Now, I’ve never been one to look at circumstances like getting sick and say without doubt, “God made me sick so he could get my attention!” I just can’t say anything like that with certainty. But I definitely believe in a God who seeks us out and will redeem the difficult times in our lives for his glory. I read Matthew, Mark, and Luke and a good bit of John’s Gospel that week while I was sick. I’d love to say that I was a different person the very next week when I went back to school, but the process worked a bit more gradually than that. When I went back to doing the kinds of often-ill-advised things teenagers do, I was startled that Bible verses I had read would pop into my thoughts.
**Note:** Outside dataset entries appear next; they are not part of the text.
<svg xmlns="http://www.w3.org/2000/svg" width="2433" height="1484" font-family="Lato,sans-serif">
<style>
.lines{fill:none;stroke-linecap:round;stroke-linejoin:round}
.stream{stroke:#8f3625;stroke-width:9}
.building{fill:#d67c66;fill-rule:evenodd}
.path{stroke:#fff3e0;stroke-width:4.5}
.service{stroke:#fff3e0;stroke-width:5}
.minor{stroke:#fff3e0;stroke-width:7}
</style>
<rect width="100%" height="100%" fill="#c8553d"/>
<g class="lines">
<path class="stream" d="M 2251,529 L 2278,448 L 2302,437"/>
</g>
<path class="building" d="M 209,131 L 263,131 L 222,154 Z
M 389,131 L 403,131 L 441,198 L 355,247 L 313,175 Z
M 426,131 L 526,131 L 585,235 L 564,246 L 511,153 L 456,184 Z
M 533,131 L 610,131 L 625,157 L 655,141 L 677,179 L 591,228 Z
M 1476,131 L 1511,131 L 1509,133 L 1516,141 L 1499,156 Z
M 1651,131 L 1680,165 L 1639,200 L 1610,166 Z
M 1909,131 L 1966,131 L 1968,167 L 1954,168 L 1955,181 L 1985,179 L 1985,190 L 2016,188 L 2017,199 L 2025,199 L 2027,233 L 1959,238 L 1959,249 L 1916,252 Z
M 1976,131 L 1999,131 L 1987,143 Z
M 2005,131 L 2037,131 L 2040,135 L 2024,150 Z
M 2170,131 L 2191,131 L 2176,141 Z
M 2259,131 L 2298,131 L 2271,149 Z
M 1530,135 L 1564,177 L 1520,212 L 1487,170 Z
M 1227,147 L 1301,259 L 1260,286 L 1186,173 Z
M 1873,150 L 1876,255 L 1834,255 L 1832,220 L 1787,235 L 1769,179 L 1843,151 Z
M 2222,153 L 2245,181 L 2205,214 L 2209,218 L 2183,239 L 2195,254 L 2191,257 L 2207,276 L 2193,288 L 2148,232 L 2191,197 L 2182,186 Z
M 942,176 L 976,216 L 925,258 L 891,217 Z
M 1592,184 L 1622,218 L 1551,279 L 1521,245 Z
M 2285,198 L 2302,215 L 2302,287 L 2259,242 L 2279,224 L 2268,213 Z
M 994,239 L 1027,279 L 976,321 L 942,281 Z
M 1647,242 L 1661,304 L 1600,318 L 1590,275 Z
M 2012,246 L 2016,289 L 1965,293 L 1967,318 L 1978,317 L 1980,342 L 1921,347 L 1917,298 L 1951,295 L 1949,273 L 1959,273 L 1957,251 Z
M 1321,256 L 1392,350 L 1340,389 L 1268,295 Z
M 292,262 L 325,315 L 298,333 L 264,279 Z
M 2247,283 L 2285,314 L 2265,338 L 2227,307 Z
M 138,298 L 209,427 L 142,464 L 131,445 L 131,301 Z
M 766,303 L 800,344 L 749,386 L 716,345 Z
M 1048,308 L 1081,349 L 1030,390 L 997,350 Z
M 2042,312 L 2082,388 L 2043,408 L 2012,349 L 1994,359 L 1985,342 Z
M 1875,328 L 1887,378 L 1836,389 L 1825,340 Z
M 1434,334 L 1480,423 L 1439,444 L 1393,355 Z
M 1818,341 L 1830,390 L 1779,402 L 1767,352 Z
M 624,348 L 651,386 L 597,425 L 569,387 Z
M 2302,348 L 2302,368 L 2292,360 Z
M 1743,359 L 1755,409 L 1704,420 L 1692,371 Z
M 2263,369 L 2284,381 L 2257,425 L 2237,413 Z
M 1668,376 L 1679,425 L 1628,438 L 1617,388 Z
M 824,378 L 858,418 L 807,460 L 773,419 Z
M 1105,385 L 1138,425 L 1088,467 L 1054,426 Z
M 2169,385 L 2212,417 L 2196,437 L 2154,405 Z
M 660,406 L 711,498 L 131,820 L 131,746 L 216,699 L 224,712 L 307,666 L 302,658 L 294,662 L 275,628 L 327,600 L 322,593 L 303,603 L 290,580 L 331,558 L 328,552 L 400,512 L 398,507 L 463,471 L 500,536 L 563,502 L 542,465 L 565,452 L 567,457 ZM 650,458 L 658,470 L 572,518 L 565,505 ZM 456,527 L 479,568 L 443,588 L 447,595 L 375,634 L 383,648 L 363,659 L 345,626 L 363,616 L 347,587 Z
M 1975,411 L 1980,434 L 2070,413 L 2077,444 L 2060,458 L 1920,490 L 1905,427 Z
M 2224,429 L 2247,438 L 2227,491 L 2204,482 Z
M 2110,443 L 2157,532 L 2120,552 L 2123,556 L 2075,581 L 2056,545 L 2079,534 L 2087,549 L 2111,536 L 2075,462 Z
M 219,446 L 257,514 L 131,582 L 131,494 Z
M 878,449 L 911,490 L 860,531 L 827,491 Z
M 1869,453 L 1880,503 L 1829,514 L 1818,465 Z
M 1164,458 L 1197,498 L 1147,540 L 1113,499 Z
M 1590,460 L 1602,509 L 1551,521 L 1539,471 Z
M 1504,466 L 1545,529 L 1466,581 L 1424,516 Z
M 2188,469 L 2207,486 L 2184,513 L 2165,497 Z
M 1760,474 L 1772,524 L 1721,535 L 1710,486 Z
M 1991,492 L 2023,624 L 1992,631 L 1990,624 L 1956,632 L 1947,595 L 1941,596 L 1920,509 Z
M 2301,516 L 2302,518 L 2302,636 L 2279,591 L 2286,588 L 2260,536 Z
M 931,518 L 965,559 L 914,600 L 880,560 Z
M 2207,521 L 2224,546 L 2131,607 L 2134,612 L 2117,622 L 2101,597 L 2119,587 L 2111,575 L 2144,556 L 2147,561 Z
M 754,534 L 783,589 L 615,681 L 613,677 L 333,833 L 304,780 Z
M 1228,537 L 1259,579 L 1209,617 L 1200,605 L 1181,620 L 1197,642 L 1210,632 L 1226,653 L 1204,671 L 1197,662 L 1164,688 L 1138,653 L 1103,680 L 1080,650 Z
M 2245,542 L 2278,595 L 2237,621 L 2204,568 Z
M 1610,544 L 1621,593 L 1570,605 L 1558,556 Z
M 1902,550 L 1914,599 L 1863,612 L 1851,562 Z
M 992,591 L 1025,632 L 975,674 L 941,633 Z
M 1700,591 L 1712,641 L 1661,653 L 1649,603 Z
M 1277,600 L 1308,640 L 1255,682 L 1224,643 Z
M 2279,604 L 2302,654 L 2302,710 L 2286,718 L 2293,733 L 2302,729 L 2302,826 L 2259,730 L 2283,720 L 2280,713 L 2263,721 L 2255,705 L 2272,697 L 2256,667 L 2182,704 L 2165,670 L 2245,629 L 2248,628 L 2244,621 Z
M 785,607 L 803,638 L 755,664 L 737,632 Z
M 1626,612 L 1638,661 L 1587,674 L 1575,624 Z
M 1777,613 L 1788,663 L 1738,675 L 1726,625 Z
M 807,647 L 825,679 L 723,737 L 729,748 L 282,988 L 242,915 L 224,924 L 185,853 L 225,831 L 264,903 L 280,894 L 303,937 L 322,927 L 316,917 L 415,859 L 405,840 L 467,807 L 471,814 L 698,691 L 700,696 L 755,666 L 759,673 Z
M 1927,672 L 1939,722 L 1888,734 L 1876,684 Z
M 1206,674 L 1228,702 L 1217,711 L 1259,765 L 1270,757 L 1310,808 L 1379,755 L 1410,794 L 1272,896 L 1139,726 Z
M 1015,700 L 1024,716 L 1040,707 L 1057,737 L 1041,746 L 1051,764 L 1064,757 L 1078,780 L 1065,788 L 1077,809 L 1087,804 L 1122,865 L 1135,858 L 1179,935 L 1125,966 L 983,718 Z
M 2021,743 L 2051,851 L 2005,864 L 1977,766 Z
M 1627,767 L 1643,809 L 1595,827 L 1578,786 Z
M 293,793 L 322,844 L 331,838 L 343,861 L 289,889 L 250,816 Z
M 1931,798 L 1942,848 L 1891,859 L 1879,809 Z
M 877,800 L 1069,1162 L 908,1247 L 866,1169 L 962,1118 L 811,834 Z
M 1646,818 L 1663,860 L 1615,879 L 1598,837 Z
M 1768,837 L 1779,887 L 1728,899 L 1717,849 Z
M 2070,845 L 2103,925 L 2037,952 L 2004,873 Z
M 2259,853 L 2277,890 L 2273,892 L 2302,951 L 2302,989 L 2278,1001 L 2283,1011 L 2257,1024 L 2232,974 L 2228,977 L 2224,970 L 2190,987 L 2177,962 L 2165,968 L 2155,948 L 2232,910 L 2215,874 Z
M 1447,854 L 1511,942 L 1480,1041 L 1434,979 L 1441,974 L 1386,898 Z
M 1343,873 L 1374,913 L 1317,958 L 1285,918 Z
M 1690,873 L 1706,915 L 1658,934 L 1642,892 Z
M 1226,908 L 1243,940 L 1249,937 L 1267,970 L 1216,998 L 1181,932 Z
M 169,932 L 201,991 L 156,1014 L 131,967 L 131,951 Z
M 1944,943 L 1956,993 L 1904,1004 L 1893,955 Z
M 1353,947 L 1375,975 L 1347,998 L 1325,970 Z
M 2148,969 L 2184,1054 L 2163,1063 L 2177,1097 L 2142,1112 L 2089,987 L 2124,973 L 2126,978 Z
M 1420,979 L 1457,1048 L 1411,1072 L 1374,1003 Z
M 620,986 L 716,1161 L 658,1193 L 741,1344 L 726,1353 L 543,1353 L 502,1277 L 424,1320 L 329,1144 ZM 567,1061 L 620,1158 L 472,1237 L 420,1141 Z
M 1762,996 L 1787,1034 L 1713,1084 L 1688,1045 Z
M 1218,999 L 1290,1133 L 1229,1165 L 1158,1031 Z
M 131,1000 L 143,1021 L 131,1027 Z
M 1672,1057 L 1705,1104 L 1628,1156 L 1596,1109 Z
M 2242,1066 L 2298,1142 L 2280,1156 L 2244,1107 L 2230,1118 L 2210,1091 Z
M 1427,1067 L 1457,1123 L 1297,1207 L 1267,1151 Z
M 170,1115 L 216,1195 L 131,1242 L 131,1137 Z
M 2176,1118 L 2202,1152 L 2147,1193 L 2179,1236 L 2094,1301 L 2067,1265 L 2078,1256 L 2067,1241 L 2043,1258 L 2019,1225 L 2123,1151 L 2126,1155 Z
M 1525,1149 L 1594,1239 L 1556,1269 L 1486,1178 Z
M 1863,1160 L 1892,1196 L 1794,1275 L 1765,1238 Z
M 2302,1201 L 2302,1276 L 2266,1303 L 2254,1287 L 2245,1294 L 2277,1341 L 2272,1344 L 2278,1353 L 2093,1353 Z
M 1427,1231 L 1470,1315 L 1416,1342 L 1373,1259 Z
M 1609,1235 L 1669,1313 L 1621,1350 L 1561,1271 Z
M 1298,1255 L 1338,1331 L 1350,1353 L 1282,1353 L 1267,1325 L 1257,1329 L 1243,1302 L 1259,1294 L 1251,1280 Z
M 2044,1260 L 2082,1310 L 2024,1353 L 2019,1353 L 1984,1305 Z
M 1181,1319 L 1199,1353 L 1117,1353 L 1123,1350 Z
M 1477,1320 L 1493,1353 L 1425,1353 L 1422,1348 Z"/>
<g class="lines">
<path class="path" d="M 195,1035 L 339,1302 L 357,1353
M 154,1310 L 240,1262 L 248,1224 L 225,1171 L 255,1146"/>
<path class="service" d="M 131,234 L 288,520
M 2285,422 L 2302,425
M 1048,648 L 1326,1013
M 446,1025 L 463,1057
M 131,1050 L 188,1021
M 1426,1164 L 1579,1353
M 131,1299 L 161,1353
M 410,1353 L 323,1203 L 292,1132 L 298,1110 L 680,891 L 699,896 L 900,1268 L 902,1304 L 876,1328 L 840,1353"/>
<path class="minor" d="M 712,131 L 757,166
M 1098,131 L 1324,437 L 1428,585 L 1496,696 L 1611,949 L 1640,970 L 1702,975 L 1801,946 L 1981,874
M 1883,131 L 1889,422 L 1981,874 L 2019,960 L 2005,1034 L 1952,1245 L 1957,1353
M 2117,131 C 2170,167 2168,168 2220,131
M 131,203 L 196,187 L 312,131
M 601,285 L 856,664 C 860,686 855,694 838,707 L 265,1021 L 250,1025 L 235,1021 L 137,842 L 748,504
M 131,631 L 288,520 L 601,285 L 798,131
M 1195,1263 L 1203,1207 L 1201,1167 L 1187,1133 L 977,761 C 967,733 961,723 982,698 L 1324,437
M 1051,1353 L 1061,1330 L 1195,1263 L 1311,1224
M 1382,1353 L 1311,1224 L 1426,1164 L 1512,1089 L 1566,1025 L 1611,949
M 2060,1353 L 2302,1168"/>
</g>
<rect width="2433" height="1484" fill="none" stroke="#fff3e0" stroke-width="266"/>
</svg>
My encounter with the Bible’s message that week began a process of change in my life that still continues manifesting itself to this day.

My life verse is Ezra 7:10, which I’ll quote from the NASB since that’s the version I originally memorized it in many years ago: “For Ezra had set his heart to study the law of the LORD and to practice it, and to teach His statutes and ordinances in Israel.” I’ve often said that I feel closest to God when studying the Bible and most in his will when teaching its message to others.

The Orthodox Study Bible

Orthodox Study Bible The Orthodox Study Bible. I use it for the daily lectionary readings, but I’ve also been using the two-year reading plan that comes with the Accordance edition of the OSB. Although I’ve read the Bible many times, I realized a while back that I’d never read an Old Testament based on the Septuagint (LXX), and I’d never read all the extra books in the LXX not found in most Protestant Bibles. The two-year plan in the Accordance edition of the OSB is perfect for slowly reading through the entire Bible. I also appreciate the notes in the OSB that are packed with Orthodox thought and practice as well as many quotations from the Church Fathers. Let me also add that the OSB may be of interest to non-Orthodox readers because its included Old Testament translation, the St. Athanasius Academy Septuagint, is the most readable LXX translation I’ve ever used. For non-Orthodox, the OSB would be worth purchasing just to get this translation.